Kaigama made the call while attending the UN International Religious Freedom Panel Discussion at ECOSOC Chamber, UN Headquarters, New York, United States.

The theme was “International Religious Freedom: A New Era for Advocacy in Response to a New Age of Challenges and Threats.”

The call by the immediate past President of the Catholic Bishops Conference of Nigeria (CBCN), was as a result of the growing menace of religious conflicts across the world.

Kaigama noted that human beings were killed in the name of religion, saying that sanctity, not sentiments, must prevail in matters of religion.

He said President Muhammadu Buhari who had just been re-elected for a second term in office, must do more to help detoxify the minds of people poisoned by religious prejudices and indoctrination.

This, Kaigama added, is to enable them engage others as fellow human beings with dignity and respect.

“Sanctity not sentiments must prevail in matters of religion. Human beings are being killed in the name of religion. This is wrong! This is bad! No matter what the motivation could be.

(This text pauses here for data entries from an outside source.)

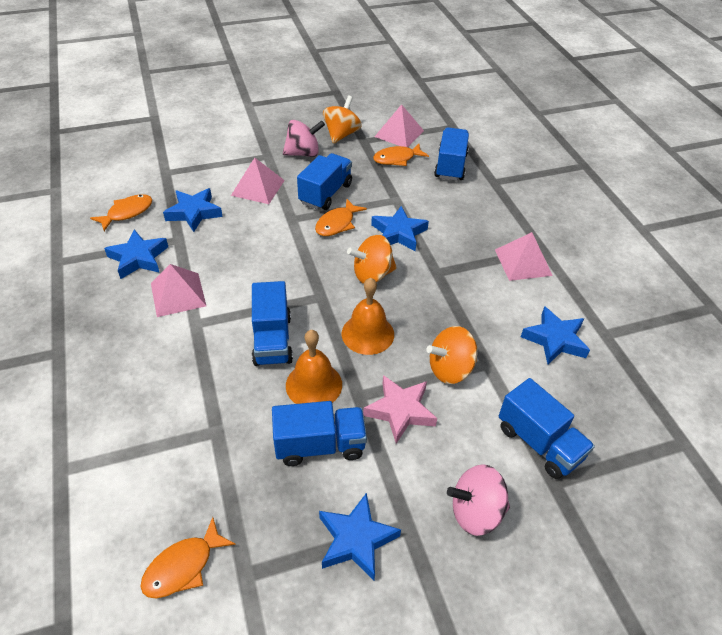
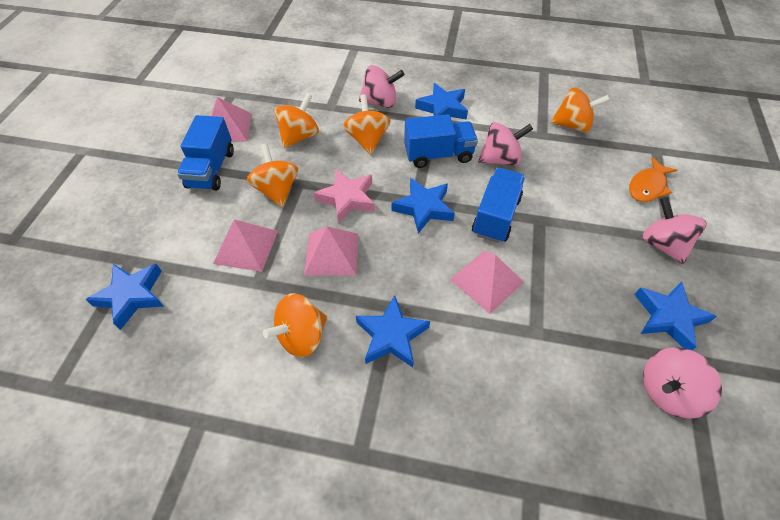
blue truck: [252,281,293,366] [272,401,367,466] [297,153,352,210] [434,127,469,181] [499,378,595,479] = 5 -> [177,115,234,191] [404,114,478,168] [472,168,525,243] = 3
orange bell: [286,330,342,404] [342,278,394,355] = 2 -> none = 0
orange fish: [90,194,152,231] [140,517,236,598] [315,199,367,236] [373,144,429,166] = 4 -> [629,157,677,202] = 1
orange spinning top: [323,95,362,144] [347,235,397,284] [426,326,477,384] = 3 -> [247,144,298,207] [263,293,327,357] [275,93,319,148] [343,94,391,155] [551,87,610,132] = 5
pink spinning top: [283,120,325,157] [447,464,510,536] = 2 -> [359,65,404,108] [478,122,533,166] [642,197,707,264] [643,347,722,419] = 4

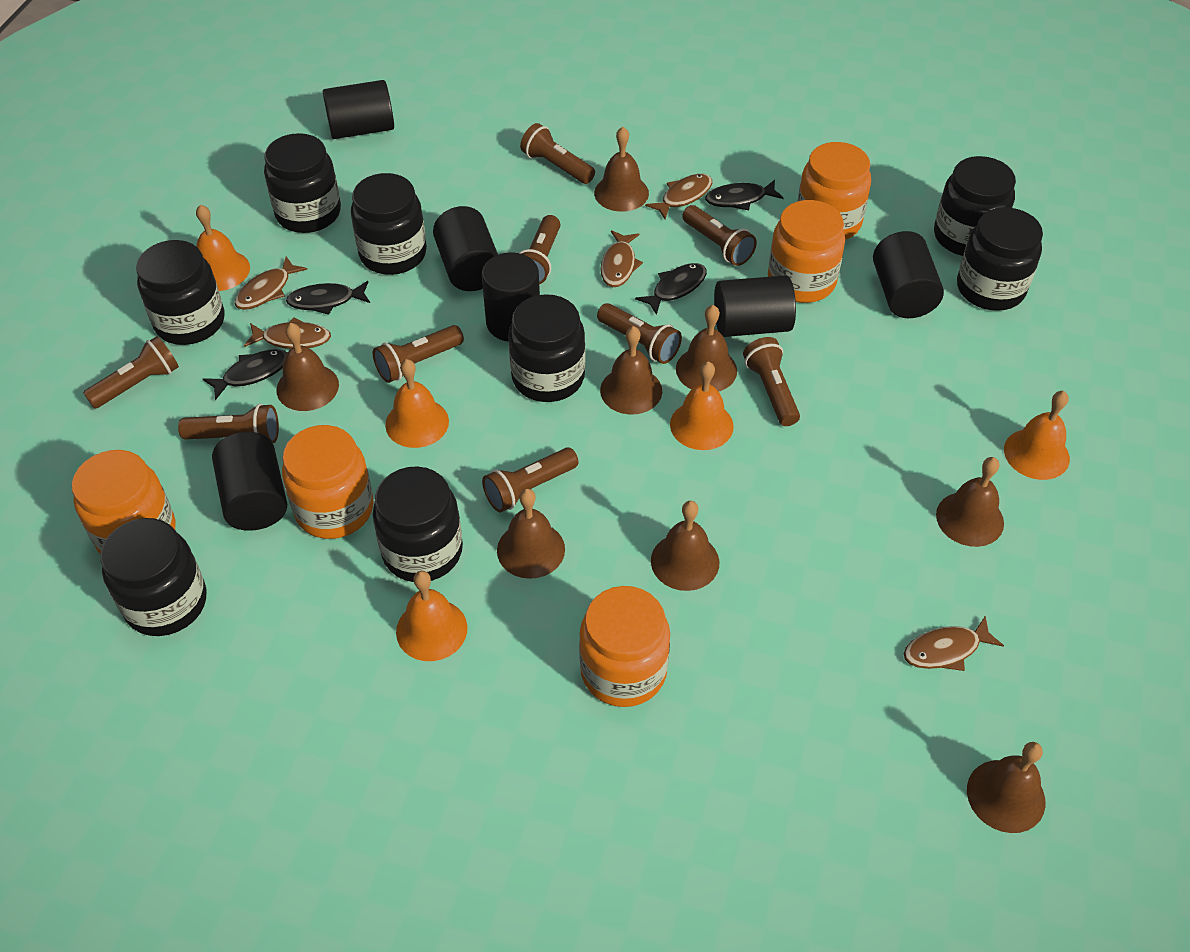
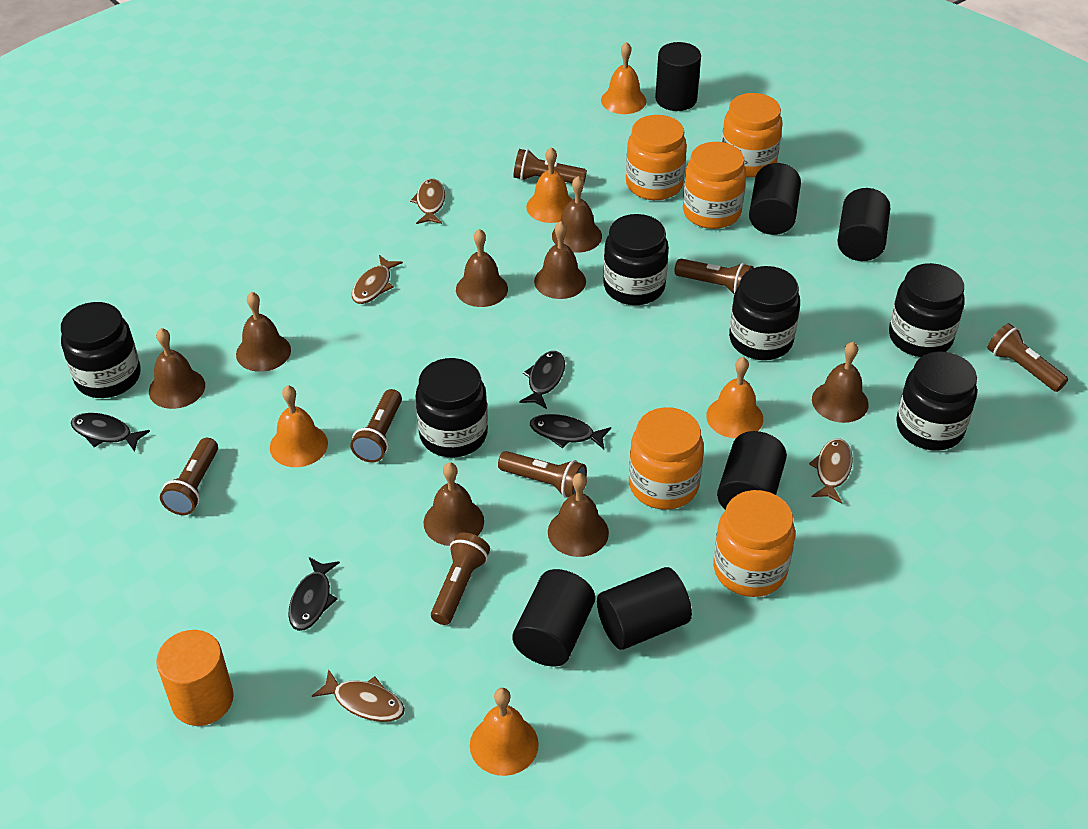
black jar: [101,518,206,636] [136,240,224,345] [264,133,341,233] [351,173,427,275] [373,466,463,582] [508,294,585,402] [934,156,1016,256] [957,207,1043,311] = 8 -> [61,302,141,398] [416,358,488,457] [603,214,669,305] [729,266,800,360] [889,263,965,357] [896,352,977,451] = 6
brown fish: [235,257,307,310] [244,317,331,349] [601,230,643,287] [645,174,712,219] [904,616,1004,671] = 5 -> [312,669,405,722] [352,255,403,304] [410,178,445,224] [809,439,853,504] = 4
brown flashlight: [83,336,179,409] [178,404,279,443] [373,325,464,383] [482,447,579,513] [519,215,560,284] [520,123,595,184] [597,303,682,364] [682,205,757,266] [743,337,800,426] = 9 -> [160,438,218,515] [350,389,402,463] [431,533,490,625] [498,451,587,498] [514,149,587,183] [674,259,754,294] [987,323,1068,392] = 7
orange cylinder: none = 0 -> [156,630,234,726] = 1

“The newly re-elected President of Nigeria must do more to help detoxify the minds of people poisoned by religious prejudices and indoctrination so that they can engage others as fellow human being with dignity and respect.

“We need more Ambassadors of Religious Freedom. The United Nations could suggest to its member countries to have Ministers of Religious Freedom,” Kaigama wrote on his Facebook page.

Earlier during the proceedings, the Permanent Observer of the Holy See to the UN, Archbishop Bernardito Auza, who was represented by the Deputy Permanent Observer and Charge d’Affaires, Monsignor Tomasz Grysa, said despite the robust understanding and protection of the right to religious freedom in international law, it had been witnessed across the globe, various severe, routine acts of intolerance, discrimination, persecution and even genocide against religious believers on account of the beliefs they hold.

He added that there had been a steady rise in acts of violent anti-Semitism such as those who were gunned down on in a supermarket in Paris, or in a synagogue in Pittsburgh.